For a time, America bought the act. The Oprah interview was a PR masterstroke, perfectly timed when the world was vulnerable and hungry for an underdog story. Meghan cried, Harry brooded, and the Sussexes looked like martyrs of modern royalty. But sympathy has an expiration date. And as Owens pointed out, Americans may love drama, but they hate whiners—especially rich ones sobbing in a $14 million Montecito mansion.

Meghan’s Greatest Role

Owens argued that Meghan’s greatest performance wasn’t on Suits. It was playing the oppressed duchess while living in palaces, flying private, and calling billionaires like Tyler Perry in moments of supposed desperation. Owens painted a picture of Meghan as a woman who didn’t want to adjust to royal life but wanted to stage-manage her exit into Hollywood life.

Her performance was so effective, Owens argued, that Harry didn’t just fall in love—he fell into formation. Cut off from his family, distanced from old friends, convinced that only Meghan understood him, he became less a husband and more a pawn. Every miscarriage, panic attack, and claim of suicidal thoughts was leveraged not for healing but for strategy.

“This wasn’t a love story,” Owens declared. “It was psychological chess. And Meghan’s been three moves ahead since day one.”

The Pettiness of Spare

If Harry’s memoir hoped to win empathy, its endless pettiness made that impossible. Complaints about William not wanting to sit with him at Eton. Anger over Charlotte’s bridesmaid dress. Gripes about hand-me-down bedrooms in Balmoral. Owens noted how Harry recast ordinary sibling rivalries as Shakespearean betrayals. William didn’t want to hold his hand at school—not abuse, just brothers being brothers.

At its worst, Harry even dragged Princess Charlotte, a child, into his public feuds. That, Owens argued, wasn’t just shameless—it was disgusting. Betraying your bloodline for a Netflix deal isn’t brave. It’s pathetic.

Meghan’s Calculated Silence

Throughout Harry’s crusade, Owens noted, Meghan often stayed strategically silent. While he torched his family on page and on screen, she let him play the fall guy, her hands appearing clean. Even the Kardashians, Owens quipped, are more loyal to each other.

The most telling contrast? Diana was beloved because she was selfless. Harry is becoming infamous for being shameless.

The Downfall No One Forced

And this is Owens’ most brutal conclusion: Harry isn’t a victim of the monarchy. He isn’t even a victim of Meghan. He’s a victim of his own stupidity.

No one forced him to trash his family. No one made him write a book that mocked his late grandmother.

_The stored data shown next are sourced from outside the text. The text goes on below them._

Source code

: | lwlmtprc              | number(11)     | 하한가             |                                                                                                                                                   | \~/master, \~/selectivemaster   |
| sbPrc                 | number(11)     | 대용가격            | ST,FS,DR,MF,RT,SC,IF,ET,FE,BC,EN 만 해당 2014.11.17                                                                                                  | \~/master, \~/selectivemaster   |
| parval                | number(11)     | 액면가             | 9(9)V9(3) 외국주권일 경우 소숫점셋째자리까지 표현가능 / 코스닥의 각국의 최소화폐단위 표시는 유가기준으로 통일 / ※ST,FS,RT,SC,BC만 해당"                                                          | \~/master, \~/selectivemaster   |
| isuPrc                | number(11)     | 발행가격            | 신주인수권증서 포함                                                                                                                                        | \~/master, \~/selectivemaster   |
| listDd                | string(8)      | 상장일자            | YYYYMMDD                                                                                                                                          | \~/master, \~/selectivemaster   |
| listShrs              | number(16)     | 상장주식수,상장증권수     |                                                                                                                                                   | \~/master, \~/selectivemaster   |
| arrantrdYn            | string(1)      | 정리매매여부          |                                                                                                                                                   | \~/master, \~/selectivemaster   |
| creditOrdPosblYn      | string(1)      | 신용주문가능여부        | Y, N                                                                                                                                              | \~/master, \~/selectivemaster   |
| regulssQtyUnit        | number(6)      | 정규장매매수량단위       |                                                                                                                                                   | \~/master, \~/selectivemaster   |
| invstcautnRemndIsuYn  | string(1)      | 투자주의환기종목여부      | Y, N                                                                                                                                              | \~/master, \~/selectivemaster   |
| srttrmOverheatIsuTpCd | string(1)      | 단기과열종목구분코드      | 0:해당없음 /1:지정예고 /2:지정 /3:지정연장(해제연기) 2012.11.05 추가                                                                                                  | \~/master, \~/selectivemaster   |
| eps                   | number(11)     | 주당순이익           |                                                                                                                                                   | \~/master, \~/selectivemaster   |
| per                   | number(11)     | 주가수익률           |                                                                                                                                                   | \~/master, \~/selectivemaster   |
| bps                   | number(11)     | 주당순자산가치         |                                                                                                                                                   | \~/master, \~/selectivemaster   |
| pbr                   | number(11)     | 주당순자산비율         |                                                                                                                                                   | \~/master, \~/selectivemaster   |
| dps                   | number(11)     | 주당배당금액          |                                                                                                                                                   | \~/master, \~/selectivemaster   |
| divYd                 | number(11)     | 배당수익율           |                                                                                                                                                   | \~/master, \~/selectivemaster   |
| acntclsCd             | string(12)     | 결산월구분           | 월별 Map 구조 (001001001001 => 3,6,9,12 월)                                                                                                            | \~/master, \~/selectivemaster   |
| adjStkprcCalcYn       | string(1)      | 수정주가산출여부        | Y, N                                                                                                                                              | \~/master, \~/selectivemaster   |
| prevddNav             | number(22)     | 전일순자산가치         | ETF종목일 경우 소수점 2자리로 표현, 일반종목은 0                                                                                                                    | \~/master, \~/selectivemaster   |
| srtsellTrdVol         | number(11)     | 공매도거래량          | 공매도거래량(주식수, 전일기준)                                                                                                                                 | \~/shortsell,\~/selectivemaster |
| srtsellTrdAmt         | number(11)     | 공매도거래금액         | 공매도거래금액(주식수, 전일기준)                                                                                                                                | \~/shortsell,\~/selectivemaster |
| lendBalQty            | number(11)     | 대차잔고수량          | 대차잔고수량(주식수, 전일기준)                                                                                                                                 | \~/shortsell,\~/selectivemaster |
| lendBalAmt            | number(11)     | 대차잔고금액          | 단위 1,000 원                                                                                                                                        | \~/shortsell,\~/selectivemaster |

No one compelled him to turn private messages into public fodder. These were choices—repeated, deliberate, ego-driven choices.

“The crown didn’t destroy them,” Owens concluded. “Ego did.”

A Royal Trainwreck

In the end, Harry and Meghan didn’t deliver the fairy tale they promised. They didn’t reinvent royalty or dismantle centuries of tradition. Instead, they delivered a tawdry saga of entitlement, manipulation, and self-destruction—part soap opera, part Shakespearean farce, part reality show.

Candace Owens has little sympathy left. To her, Harry isn’t a tragic prince but a cautionary tale. Meghan isn’t a brave reformer but a master manipulator who found a willing pawn. And their story isn’t a modern love story—it’s a trainwreck with tiaras.

Once, Harry was a soldier, a prince, a beloved public figure. Now, he’s a punchline, his legacy reduced to whiny memoirs and streaming flops. Meghan wanted Hollywood. She got it. Harry wanted love. He got isolation. Together, they sold out the crown for clicks—and now they’re watching the spotlight dim.

For all their claims of oppression, the truth may be simpler. Harry and Meghan weren’t crushed by an outdated institution. They were undone by themselves.